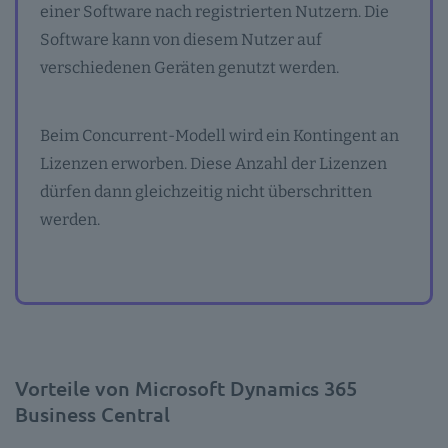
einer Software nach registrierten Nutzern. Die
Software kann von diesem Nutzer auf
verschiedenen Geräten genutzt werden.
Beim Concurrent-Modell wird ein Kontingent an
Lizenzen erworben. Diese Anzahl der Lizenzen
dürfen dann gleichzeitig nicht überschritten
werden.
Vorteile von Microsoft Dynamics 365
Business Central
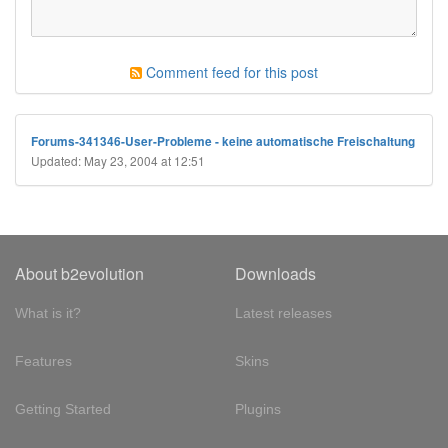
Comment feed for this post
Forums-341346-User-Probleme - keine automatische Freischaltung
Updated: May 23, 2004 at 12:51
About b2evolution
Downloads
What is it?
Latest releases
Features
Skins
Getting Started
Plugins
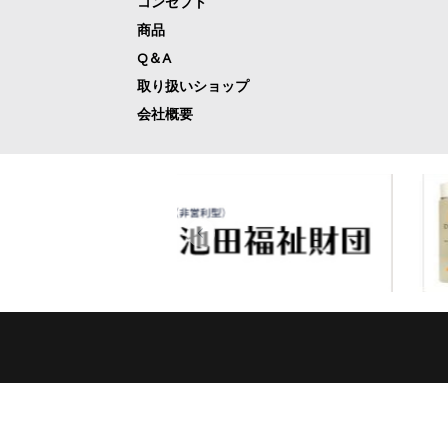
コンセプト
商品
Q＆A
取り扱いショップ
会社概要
- - - -
#### Written task:
Show each line of the data that contains the string "Software".

#### Exercise solution:
einer Software nach registrierten Nutzern. Die
Software kann von diesem Nutzer auf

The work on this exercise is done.